(EXCERPTED TEXT begins)

- Given recent headlines and the Fed's accommodative monetary policy, investors are increasingly worried about inflation.
- A clearer understanding of what inflation really measures and use of appropriate indicators to monitor it helps alleviate the angst.
Stocks were walloped again today. In fact, it was one of the worst market days of the last twelve months. Presumably, the sell-off was triggered by jitters over Bernanke's testimony to Congress.
Bernanke: Juice the Economy 'Quickly'
By Paul R. La Monica, CNNMoney.com
If you'd like more information on Fed-speak and MarketMinder's overall economic outlook, please see these past commentaries:
Today we're going to focus on inflation, another of investors' chief concerns. And why not—headline inflation ticked up and the Fed has been quite accommodative with money lately, lowering rates and holding special auctions for banks to get extra cash. The activity is pumping a lot of extra money into the system. So, will all the extra cash translate into higher prices?

(EXCERPTED TEXT ends)

## [REQUIRED ACTION 1]
Translate this sentence from the inflation commentary into Spanish: "The activity is pumping a lot of extra money into the system."
## [REQUIRED ACTION 2]
According to the inflation commentary, why is investors' concern about inflation understandable? Answer in one to three sentences.

(INFORMATION PROVIDED begins)

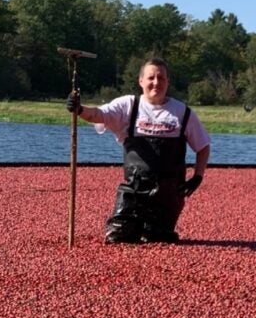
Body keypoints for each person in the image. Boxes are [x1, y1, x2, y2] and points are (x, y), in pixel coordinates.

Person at [68, 57, 211, 244]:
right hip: (134, 190)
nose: (156, 83)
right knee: (119, 236)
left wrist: (198, 177)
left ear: (168, 81)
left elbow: (203, 146)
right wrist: (79, 108)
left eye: (161, 78)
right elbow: (98, 115)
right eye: (151, 78)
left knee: (158, 239)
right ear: (141, 80)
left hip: (168, 194)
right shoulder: (128, 106)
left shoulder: (183, 113)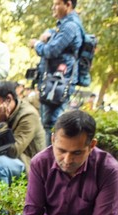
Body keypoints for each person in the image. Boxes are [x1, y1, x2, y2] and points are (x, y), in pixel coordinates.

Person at [30, 0, 83, 144]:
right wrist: (50, 32)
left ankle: (51, 164)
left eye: (57, 3)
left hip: (58, 84)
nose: (53, 7)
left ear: (68, 5)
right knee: (49, 124)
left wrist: (37, 44)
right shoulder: (65, 26)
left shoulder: (70, 26)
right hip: (55, 83)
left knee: (52, 125)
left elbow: (51, 50)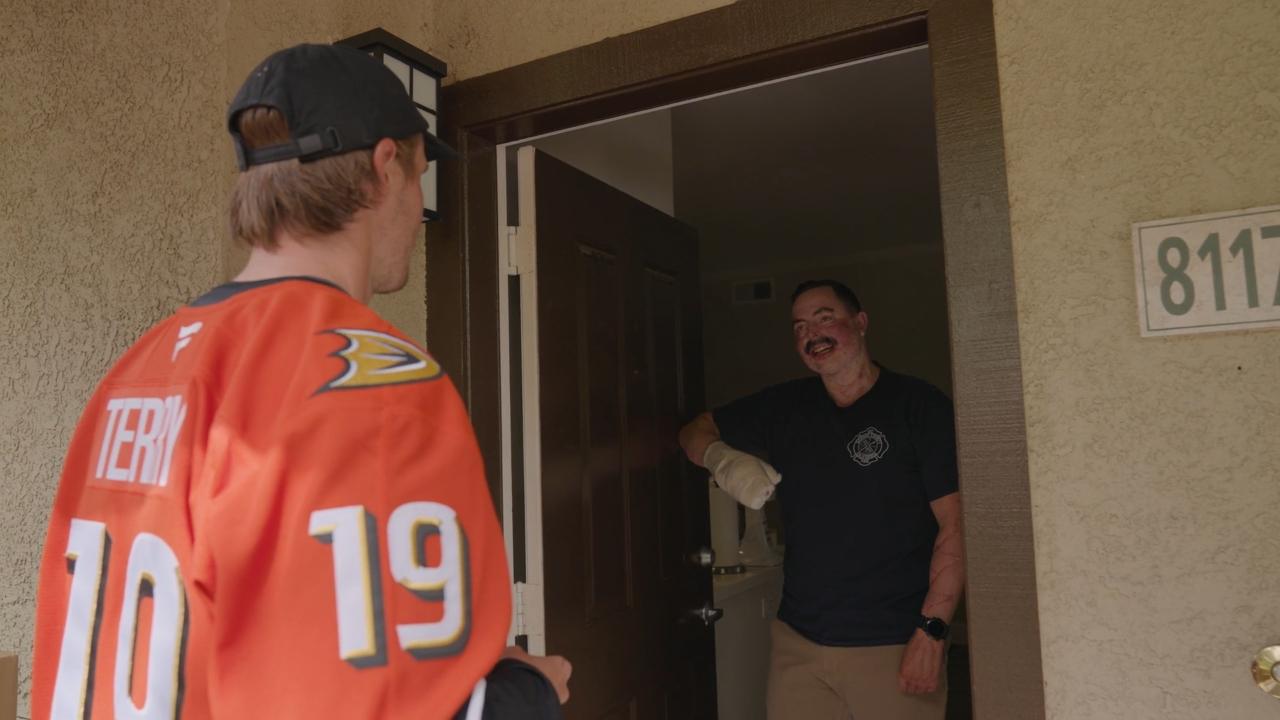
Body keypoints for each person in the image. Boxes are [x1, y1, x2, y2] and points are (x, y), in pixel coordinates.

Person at [30, 43, 569, 720]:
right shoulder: (370, 379)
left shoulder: (135, 371)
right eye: (420, 174)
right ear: (384, 168)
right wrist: (534, 692)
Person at [679, 279, 964, 720]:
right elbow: (694, 431)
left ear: (861, 322)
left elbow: (956, 525)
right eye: (799, 327)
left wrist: (933, 631)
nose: (811, 333)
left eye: (824, 318)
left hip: (894, 643)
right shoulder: (786, 408)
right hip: (799, 644)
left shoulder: (919, 407)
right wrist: (724, 461)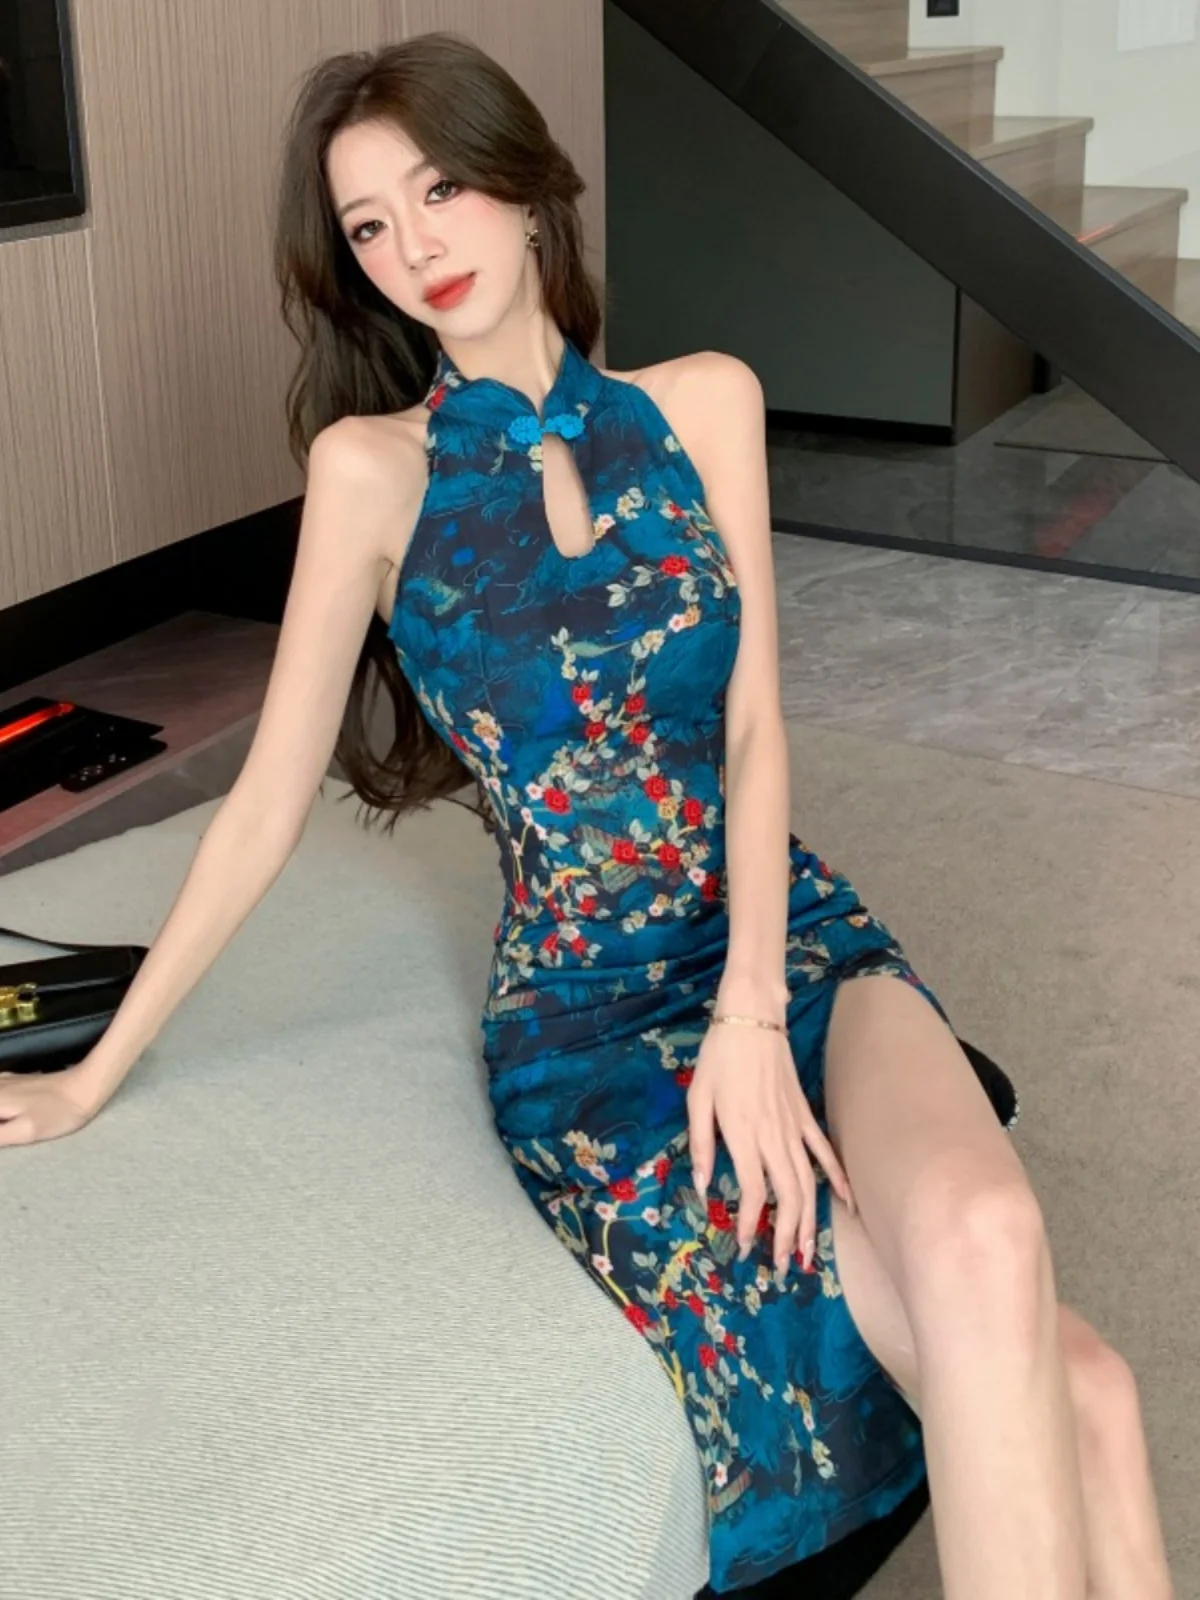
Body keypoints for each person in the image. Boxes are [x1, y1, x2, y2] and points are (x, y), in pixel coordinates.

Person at [0, 32, 1174, 1600]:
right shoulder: (371, 472)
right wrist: (93, 1075)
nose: (415, 246)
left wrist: (752, 1008)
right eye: (369, 224)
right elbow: (263, 806)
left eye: (442, 188)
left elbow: (751, 726)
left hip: (782, 936)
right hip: (588, 1021)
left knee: (991, 1244)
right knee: (1078, 1386)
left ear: (527, 186)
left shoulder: (706, 402)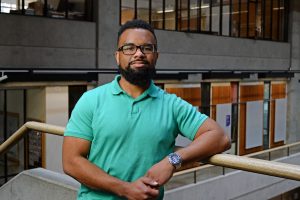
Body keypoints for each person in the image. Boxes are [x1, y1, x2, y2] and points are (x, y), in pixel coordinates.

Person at [63, 19, 231, 200]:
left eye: (147, 48)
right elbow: (71, 162)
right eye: (129, 48)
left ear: (156, 56)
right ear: (117, 56)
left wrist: (172, 161)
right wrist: (124, 189)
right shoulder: (91, 100)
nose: (138, 54)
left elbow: (220, 137)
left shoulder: (171, 104)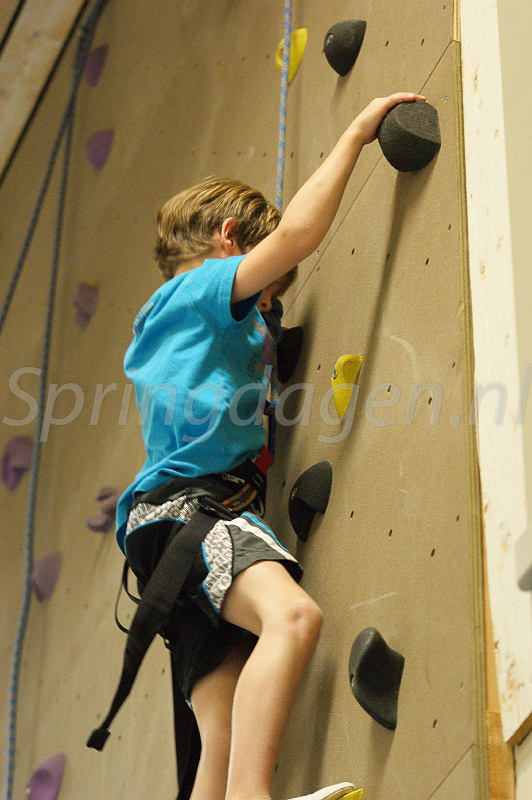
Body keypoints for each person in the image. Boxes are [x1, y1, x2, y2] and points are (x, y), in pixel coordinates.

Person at [114, 92, 426, 800]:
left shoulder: (177, 327)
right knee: (293, 617)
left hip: (164, 536)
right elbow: (297, 238)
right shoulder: (198, 293)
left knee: (220, 729)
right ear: (229, 240)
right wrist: (356, 133)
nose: (261, 307)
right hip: (192, 513)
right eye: (260, 292)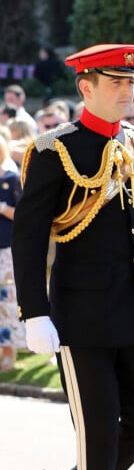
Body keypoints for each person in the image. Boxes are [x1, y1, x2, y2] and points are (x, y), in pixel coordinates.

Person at [12, 43, 134, 470]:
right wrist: (35, 312)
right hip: (81, 318)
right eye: (115, 83)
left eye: (130, 83)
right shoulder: (54, 149)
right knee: (97, 438)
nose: (126, 91)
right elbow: (29, 238)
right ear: (86, 87)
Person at [0, 137, 25, 371]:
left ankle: (10, 352)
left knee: (7, 301)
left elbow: (24, 214)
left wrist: (3, 208)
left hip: (6, 249)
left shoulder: (11, 178)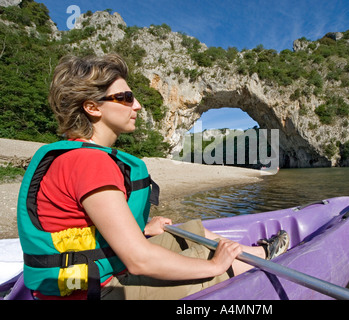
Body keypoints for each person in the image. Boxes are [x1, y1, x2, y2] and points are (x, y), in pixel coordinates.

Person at [17, 53, 289, 300]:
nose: (137, 105)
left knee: (189, 231)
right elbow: (139, 261)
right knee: (215, 263)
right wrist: (214, 265)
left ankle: (262, 253)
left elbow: (83, 223)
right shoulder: (89, 163)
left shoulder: (79, 155)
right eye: (124, 98)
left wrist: (144, 229)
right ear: (93, 108)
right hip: (94, 290)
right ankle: (267, 259)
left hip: (93, 273)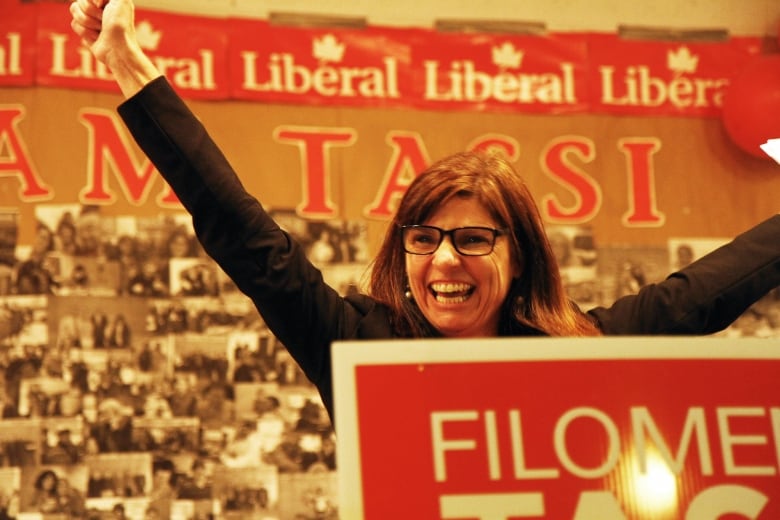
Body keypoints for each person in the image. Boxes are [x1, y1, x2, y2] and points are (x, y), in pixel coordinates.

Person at [70, 0, 780, 423]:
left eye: (472, 238)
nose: (443, 260)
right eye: (424, 237)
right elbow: (245, 237)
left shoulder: (576, 351)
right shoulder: (356, 347)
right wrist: (130, 64)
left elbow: (700, 296)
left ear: (518, 253)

(INFORMATION PROVIDED ends)

## [REPLY 1]
Esta actividad está inyectando mucho dinero adicional en el sistema.

## [REPLY 2]
Headline inflation has ticked up, and the Fed has been quite accommodative with money, lowering rates and holding special auctions for banks to get extra cash. That activity is pumping a lot of extra money into the system, which raises the question of whether it will translate into higher prices.